Their introduction wasn’t ideal.

Chesnut missed a study hall, and it was Bohannon’s job to dish out the punishment. Chesnut knew then that he wanted to be a coach, too. He already was compiling his own list of best practices.

Bohannon showed up and good-naturedly began chiding Chesnut, asking him how a student from Brookwood High could miss a class. After a series of sprints and up-downs, the two began to form a bond.

“You could tell that he had what I call the ‘it’ factor,” Chesnut said. “He had a way of communicating with players that they responded well (to). He was intelligent in how he presented things. He had a presence about him. He separated himself from the pack even then.”

That ability to get across his message was affirmed by Tech coach Paul Johnson, who was Bohannon’s boss for the previous 16 years.

“If you’re going to be a coach, a lot of it’s teaching and being able to communicate with people, and he’s great at that, I think,” Johnson said.

Those attributes were reaffirmed in the 25 references compiled by athletic director Vaughn Williams during his vetting process. Williams said he called everyone from former teammates such as Florida coach Will Muschamp to former bosses such as Johnson. Williams called administrators at former schools and Bohannon’s former players to fill in details about his off-the-field character.

Williams was impressed, so impressed he chose Bohannon over two candidates who had deeper backgrounds that included head-coaching experience.

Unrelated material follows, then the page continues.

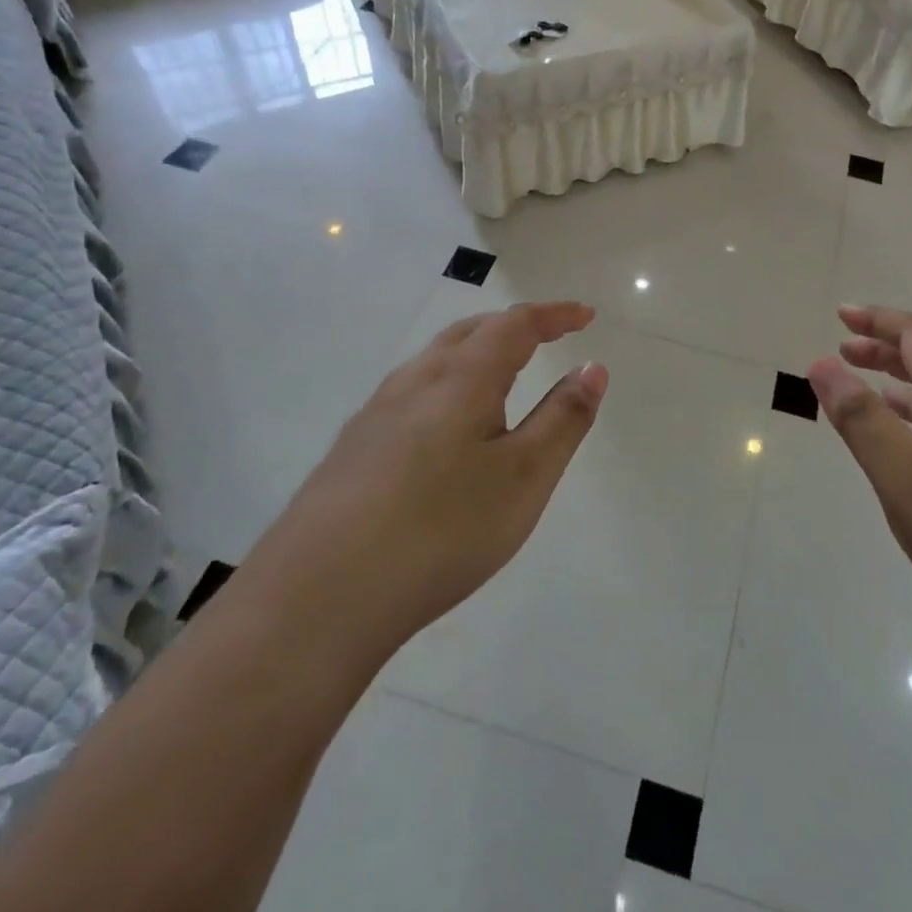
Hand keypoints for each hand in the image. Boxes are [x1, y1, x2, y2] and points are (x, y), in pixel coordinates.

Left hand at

“I think we have a great opportunity to do this thing right, and he’s going to be a very successful coach,” Williams said.

Of course, no matter how much one wants to be a coach, the desire doesn’t determine the results, except in cliched motivational speeches. Bohannon has never been a head coach, nor has he ever had to build a program from the ground up. Those are immense challenges for the most seasoned professional.

Someone who knows a little something about coaching thinks he will do just fine.

Because of Bohannon’s 17 years as an assistant, legendary Georgia coach Vince Dooley said he thinks Bohannon is in a better position to succeed than he was when he was hired away from Auburn to lead the Bulldogs. The sum of Dooley’s experience had been as a position coach for five years and as leader of the Tigers’ freshmen team for three years.

“He has a lot more experience, been in a lot more places, and he knows this state better than I did,” Dooley said. “I had to learn this state from scratch. He’s got a big jump on that and a big jump on recruiting. I’m real impressed by him. Wonderful choice.”